Punk knew how to polarize long before content marketers discovered the power of sharing a common enemy with their audience. To be heard, you need a unique voice and standout personality. To understand the power of a punk marketer compared to a “traditional” marketer, let’s stage a science exhibit.
Exhibit A: The Entrepreneur
Enter Gary Vaynerchuck a.k.a. Gary Vee, a perfectly respectable marketer. It’s hard to pick a quote that’s more Gary than this one: “Skills are cheap. Passion is priceless.” It’s pithy and quotable. It goes down smooth in your Instagram’s infinite scroll.
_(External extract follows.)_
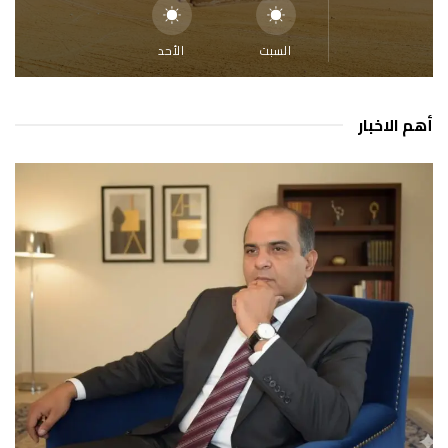
السبت
الأحد
أهم الاخبار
But let’s face it. By the time you get to the word passion, your mind has already moved on – if it hasn’t turned to total mush. Why? Because this quote screams “business as usual.” It might help you win a game of bullshit bingo, but it won’t win your audience’s attention long enough to convince them to buy.
Exhibit B: The Antichrist
Next up: John Lydon a.k.a Johnny Rotten, frontman of the Sex Pistols. When Johnny sings – or sneers – the opening lines of Anarchy In the UK, you can’t not pay attention: “I am an antichrist / I am an anarchist.”
By the time Johnny snarls “my future dream / is a shopping spree / cause I wanna be anarchy,” you’re not reaching for your wallet. You’re running for your life.
The message is explicitly anti-commercial, anti-monarchy, anti-everything. But that doesn’t matter. Because you’re sold on the brand. And whether you love it hate it, that brand just changed your life.
To return to our initial question: which of the above sticks in your head? Which face stands out? Which quote do you still remember?
You can probably guess our answer.
Why Punk Marketers Are The Best Marketers
Punk was a tough school, but its students learned to make their voices heard on their own terms.
Gatekeepers? Unlock the gates! Bill Gates? Throw him out the Window and be your own OS!
Today, when most marketers never question their allegiance to their corporate stakeholders or consider that selling and “selling out” can go hand in hand, a punk attitude goes a long way.
Do you want your brand to be one of the Mark Zuckerbergs or Gary Vaynerchucks of the world? Or are you bold enough to be one of the Joe Strummers or Johnny Rottens?
Think fast, because you’re losing traction.